The clinic also offers post-abortion counseling. Nauman said one in three women have had an abortion by age 40.
Clarity Clinic also gives presentations in Tri-State high schools and middle schools.
“We do a message of abstinence and traditional marriage,” said Nauman, who added the presentations cover such topics as “sexting, date rape, drugs — everything you can imagine we talk about.
“We will market to an hour radius of Platteville and hopefully serve in schools as we are invited in.”
In 2010, according to the Wisconsin Medical Society, about 71 out of 2,000 teenagers ages 15 to 19 gave birth. That rate of 35.5 per 1,000 represents a 20 percent decline in teen pregnancies since 2000.
Grant County in 2010 had the 17th lowest pregnancy rate in the state, with 408 teen births, a rate of 18.9 per 1,000. Lafayette County ranked 23rd lowest, with 126 teen births, a rate of 20.7 per 1,000.
Nauman said half of all pregnancies are to single-parent families.
“What I’m finding is there are so many single-parent families, and they’re working their tail off to stay above water, and with peer pressure sometimes you make a bad choice,” said Nauman. “If we’re meeting with a girl and she’s 16 and wants to carry the baby to term, that’s her choice, but we as a community have to support her and help her make her goals. And with a guy it’s the same thing.”

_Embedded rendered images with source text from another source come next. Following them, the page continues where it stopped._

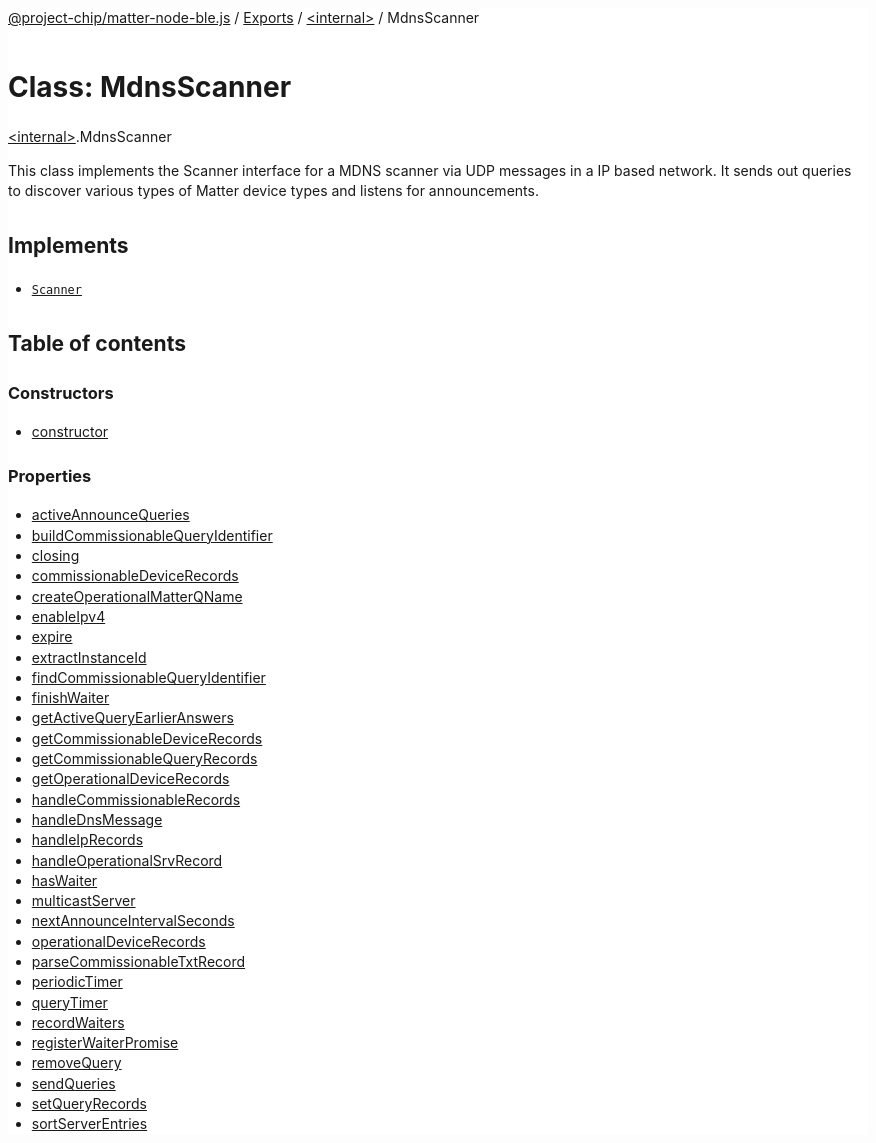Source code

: [@project-chip/matter-node-ble.js](../README.md) / [Exports](../modules.md) / [\<internal\>](../modules/internal_.md) / MdnsScanner

# Class: MdnsScanner

[\<internal\>](../modules/internal_.md).MdnsScanner

This class implements the Scanner interface for a MDNS scanner via UDP messages in a IP based network.
It sends out queries to discover various types of Matter device types and listens for announcements.

## Implements

- [`Scanner`](../interfaces/internal_.Scanner.md)

## Table of contents

### Constructors

- [constructor](internal_.MdnsScanner.md#constructor)

### Properties

- [activeAnnounceQueries](internal_.MdnsScanner.md#activeannouncequeries)
- [buildCommissionableQueryIdentifier](internal_.MdnsScanner.md#buildcommissionablequeryidentifier)
- [closing](internal_.MdnsScanner.md#closing)
- [commissionableDeviceRecords](internal_.MdnsScanner.md#commissionabledevicerecords)
- [createOperationalMatterQName](internal_.MdnsScanner.md#createoperationalmatterqname)
- [enableIpv4](internal_.MdnsScanner.md#enableipv4)
- [expire](internal_.MdnsScanner.md#expire)
- [extractInstanceId](internal_.MdnsScanner.md#extractinstanceid)
- [findCommissionableQueryIdentifier](internal_.MdnsScanner.md#findcommissionablequeryidentifier)
- [finishWaiter](internal_.MdnsScanner.md#finishwaiter)
- [getActiveQueryEarlierAnswers](internal_.MdnsScanner.md#getactivequeryearlieranswers)
- [getCommissionableDeviceRecords](internal_.MdnsScanner.md#getcommissionabledevicerecords)
- [getCommissionableQueryRecords](internal_.MdnsScanner.md#getcommissionablequeryrecords)
- [getOperationalDeviceRecords](internal_.MdnsScanner.md#getoperationaldevicerecords)
- [handleCommissionableRecords](internal_.MdnsScanner.md#handlecommissionablerecords)
- [handleDnsMessage](internal_.MdnsScanner.md#handlednsmessage)
- [handleIpRecords](internal_.MdnsScanner.md#handleiprecords)
- [handleOperationalSrvRecord](internal_.MdnsScanner.md#handleoperationalsrvrecord)
- [hasWaiter](internal_.MdnsScanner.md#haswaiter)
- [multicastServer](internal_.MdnsScanner.md#multicastserver)
- [nextAnnounceIntervalSeconds](internal_.MdnsScanner.md#nextannounceintervalseconds)
- [operationalDeviceRecords](internal_.MdnsScanner.md#operationaldevicerecords)
- [parseCommissionableTxtRecord](internal_.MdnsScanner.md#parsecommissionabletxtrecord)
- [periodicTimer](internal_.MdnsScanner.md#periodictimer)
- [queryTimer](internal_.MdnsScanner.md#querytimer)
- [recordWaiters](internal_.MdnsScanner.md#recordwaiters)
- [registerWaiterPromise](internal_.MdnsScanner.md#registerwaiterpromise)
- [removeQuery](internal_.MdnsScanner.md#removequery)
- [sendQueries](internal_.MdnsScanner.md#sendqueries)
- [setQueryRecords](internal_.MdnsScanner.md#setqueryrecords)
- [sortServerEntries](internal_.MdnsScanner.md#sortserverentries)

Despite relatively low numbers compared to the rest of the state, Nauman said the number of people — women and men — her clinic serves, including from Grant County, has tripled since she began in 2008.
“With the number of teenagers and college students in Southwest Wisconsin, we’re hoping to double that number in time,” she said. “We were seeing some students from Platteville and beyond, and we knew the travel distance was a hardship for some.”
The clinic had 325 client appointments and 215 positive pregnancy tests in 2013.
“You can guess that up to 80 percent of them came in abortion-minded,” said Nauman. “We seen that women who see a heartbeat and that there’s limbs developing can change their mind — that it’s not a lump of tissue.
“We want abortion-minded women to come to us. Our mission is to serve those who really don’t know what they want to do.”
Clarity Clinic began as the Tri-State Pregnancy Center in 1994. It added medical services, including limited ultrasound and testing for sexually transmitted diseases, and changed its name to Clarity Clinic in 2006. It is a 501(c)3 nonprofit and receives no government funds.
“We were basically doing pregnancy tests, options, counseling, and we had a baby boutique for those girls who chose to carry to term,” said Nauman. With ultrasound, “we only do early, and we only look for three things — whether it’s inside the uterus, cardiac activity, and gestational age — we can see how far along they are.”
The clinic will have five to seven employees. The clinic uses interns from Clarke University in Dubuque, and has four rotating doctors and five nurses, all but one of whom have some obstetrics training.
Clarity Clinic is part of Care Net, a national group of 1,200 crisis pregnancy organizations.